Another problem has been the dominance that has existed in certain subjects of an obviously ideologically biased meta-narrative about hierarchies and domination, where whites, Westerners and men have been unilaterally described as unjust winners in a system of differences and hierarchies, and where all other categories of people are portrayed as victims. This is perhaps most clearly seen in the field of research called “whiteness theory”, where one sees oneself as very profound when one claims that “whiteness” is a social norm in countries where there have traditionally been mostly white people. (Anything else would have been very strange.) And such a phenomenon as the whiteness norm is also presented as a problem to be fought. The whiteness norm should be the subject of academic and political activism that frees people from yet another norm that governs our thinking.
And by extension, there is a tendency – and here we can speak of post-modernism – to make all social phenomena a result of the exercise of power. Nations are fictitious notions based on false ideas of homogeneity and exclusion. Differences between men and women are invented by a patriarchy that wants to oppress women. Differences between cultures are based on racist notions of the superiority of the West over supposedly primitive cultures. Norms become something to be questioned and changed. Especially Western norms.
When, after the war in Gaza, American universities also became the scene of a multitude of Israel-critical and sometimes even anti-Semitic manifestations, it was a confirmation of something that the American right already knew about. Their elite universities have been transformed into producers of extreme leftist ideology.

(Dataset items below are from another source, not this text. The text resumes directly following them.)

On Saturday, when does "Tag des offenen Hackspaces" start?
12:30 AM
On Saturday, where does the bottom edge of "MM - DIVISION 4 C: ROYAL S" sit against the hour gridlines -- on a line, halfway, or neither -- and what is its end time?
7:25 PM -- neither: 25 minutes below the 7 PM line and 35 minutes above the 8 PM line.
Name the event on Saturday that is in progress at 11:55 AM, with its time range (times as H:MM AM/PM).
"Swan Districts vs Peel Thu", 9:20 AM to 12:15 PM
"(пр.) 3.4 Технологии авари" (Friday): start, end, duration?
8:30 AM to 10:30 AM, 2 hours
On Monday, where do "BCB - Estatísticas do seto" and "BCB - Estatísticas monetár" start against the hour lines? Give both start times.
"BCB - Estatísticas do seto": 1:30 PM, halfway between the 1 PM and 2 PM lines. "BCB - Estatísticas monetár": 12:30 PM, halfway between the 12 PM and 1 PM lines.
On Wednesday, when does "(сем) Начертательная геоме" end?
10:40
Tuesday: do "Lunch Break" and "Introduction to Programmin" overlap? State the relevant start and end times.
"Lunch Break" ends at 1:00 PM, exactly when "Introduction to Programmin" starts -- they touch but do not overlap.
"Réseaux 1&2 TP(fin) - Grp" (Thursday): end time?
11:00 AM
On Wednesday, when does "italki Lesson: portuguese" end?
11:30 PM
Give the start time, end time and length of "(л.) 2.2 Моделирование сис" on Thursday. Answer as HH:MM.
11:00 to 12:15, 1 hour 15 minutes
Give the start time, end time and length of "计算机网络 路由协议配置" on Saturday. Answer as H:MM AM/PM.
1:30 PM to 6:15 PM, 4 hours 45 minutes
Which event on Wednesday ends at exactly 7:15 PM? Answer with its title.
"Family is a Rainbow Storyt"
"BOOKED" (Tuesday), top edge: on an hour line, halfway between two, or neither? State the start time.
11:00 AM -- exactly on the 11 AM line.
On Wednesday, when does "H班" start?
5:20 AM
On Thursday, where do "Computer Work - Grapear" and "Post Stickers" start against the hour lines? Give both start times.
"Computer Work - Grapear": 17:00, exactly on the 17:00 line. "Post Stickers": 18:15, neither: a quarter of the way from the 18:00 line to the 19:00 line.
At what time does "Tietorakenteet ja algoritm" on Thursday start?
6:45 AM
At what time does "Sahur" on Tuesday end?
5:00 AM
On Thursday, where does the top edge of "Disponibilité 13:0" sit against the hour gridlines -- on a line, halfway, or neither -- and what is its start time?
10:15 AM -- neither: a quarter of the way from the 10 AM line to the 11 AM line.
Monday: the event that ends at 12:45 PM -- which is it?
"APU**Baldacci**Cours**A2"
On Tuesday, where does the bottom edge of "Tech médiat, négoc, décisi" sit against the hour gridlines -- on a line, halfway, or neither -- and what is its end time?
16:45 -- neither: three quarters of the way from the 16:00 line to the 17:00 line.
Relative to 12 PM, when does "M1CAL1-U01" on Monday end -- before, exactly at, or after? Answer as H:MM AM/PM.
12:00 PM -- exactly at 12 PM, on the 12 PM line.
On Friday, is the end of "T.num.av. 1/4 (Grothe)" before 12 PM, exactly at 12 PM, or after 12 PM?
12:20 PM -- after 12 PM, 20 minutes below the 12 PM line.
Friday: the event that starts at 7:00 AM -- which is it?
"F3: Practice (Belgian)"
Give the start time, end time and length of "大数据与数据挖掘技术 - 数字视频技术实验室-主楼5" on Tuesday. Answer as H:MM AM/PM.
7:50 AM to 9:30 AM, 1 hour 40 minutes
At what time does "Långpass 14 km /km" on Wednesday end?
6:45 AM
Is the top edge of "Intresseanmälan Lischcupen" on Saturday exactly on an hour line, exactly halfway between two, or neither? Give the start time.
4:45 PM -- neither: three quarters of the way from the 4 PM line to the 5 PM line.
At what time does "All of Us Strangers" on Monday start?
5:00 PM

And then it is not entirely unreasonable that a president and an administration that has the people’s mandate to oppose woke culture and highlight traditional American values begin to protest. Even if we believe in the principle of academic freedom, we must be able to think that there are limits even there. If the universities had gone in an extreme right-wing direction, no one would have protested if a Democratic president had started to oppose this. In a democracy, the power over public funds must ultimately lie with the people and their representatives. If authorities and the education system move in a clear ideological direction and thereby make themselves political actors, they can expect to be treated as such.